TASK: Repeat the records below word for word and omit each image.
── ENTRIES SHOWN ──
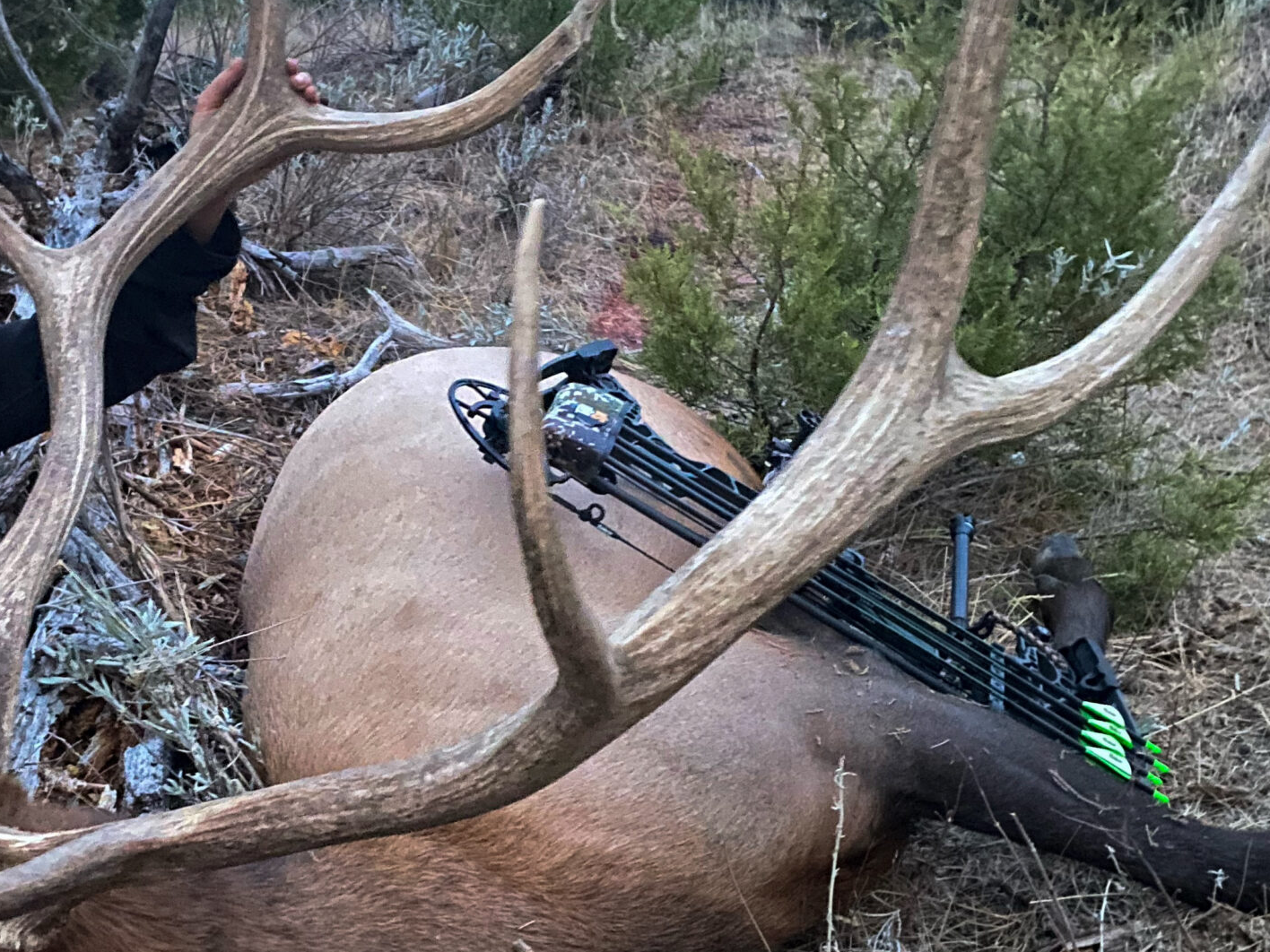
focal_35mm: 47
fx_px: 1724
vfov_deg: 30.9
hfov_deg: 39.9
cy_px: 514
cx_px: 418
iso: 640
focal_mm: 4.25
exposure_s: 1/4
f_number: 1.8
───
TASK SOLUTION:
focal_35mm: 47
fx_px: 1724
vfov_deg: 30.9
hfov_deg: 39.9
cy_px: 514
cx_px: 418
iso: 640
focal_mm: 4.25
exposure_s: 1/4
f_number: 1.8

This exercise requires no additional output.